## Requirement 1
In the forum post, at what percentage of the chord were the flying tails of both airplanes hinged?
## Requirement 2
Output the forum post's passage from "Bill took it" to "a real chore.", copied word for word.

## Document excerpt
┌──

Wow, Schultzie.  You've got my nostalgia genes all agog.

That Nobler was Bill Fitzgerald's.  He flew it more or less stock at a mid '70s Nats.  Engine quit while inverted and none other than Bobby Who (Hunt) played Willy Mays and caught it before it hit the deck.  Problem was, Bobby was slightly "aloft" when catching it and one leg came up as a result of the impact of three pounds traveling 25 or 30 MPH and kicked the tail off.  Oooops!

Bill took it home and more or less copied what I had done with a Banshee that had had a mishap.  He rebuilt it with the flying tail and discovered the same issues as did I with the Banshee.  Both were hinged at 25% of the chord and both were occasionally out of control in level flight.  Symmetrical airfoils have no pitching moment about the 25% point and as a result are perfectly happy to remain at any angle relative to the general airflow.  Both airplanes were at times perfectly willing to do almost anything in level flight.  In maneuvers they were pretty much OK but trying to fly level when they were displace by turbulence or wind was a real chore.

Both were tamed down eventually by taping some additional area onto the trailing edge so the hinge point was no longer right at 25%.  The Nobler still exists.  The last time I saw it it was still hanging in Bill's downstairs shop, still looking like it was painted with a dozen coats of white Aero Gloss.  In actuality, the wing and tail were covered with monokote and the fuse painted with white Hobby Poxy.  The trim is all sticky monokote.  (Son David may have the airplane at his place now.  I'm not sure.  He has threatened to bring it out again)

└──

## Data supplied
┌──

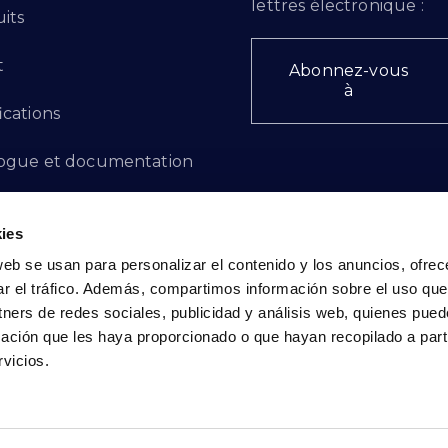
lettres électronique :
its
t
Abonnez-vous
à
ications
ogue et documentation
ts d'innovation
ies
 des plaintes
web se usan para personalizar el contenido y los anuncios, ofrec
ar el tráfico. Además, compartimos información sobre el uso que
cto - FR
tners de redes sociales, publicidad y análisis web, quienes pue
ación que les haya proporcionado o que hayan recopilado a parti
vicios.
Politique de confidentialité
|
Politique de cookies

└──

## Written response 1
At 25% of the chord.

## Written response 2
Bill took it home and more or less copied what I had done with a Banshee that had had a mishap.  He rebuilt it with the flying tail and discovered the same issues as did I with the Banshee.  Both were hinged at 25% of the chord and both were occasionally out of control in level flight.  Symmetrical airfoils have no pitching moment about the 25% point and as a result are perfectly happy to remain at any angle relative to the general airflow.  Both airplanes were at times perfectly willing to do almost anything in level flight.  In maneuvers they were pretty much OK but trying to fly level when they were displace by turbulence or wind was a real chore.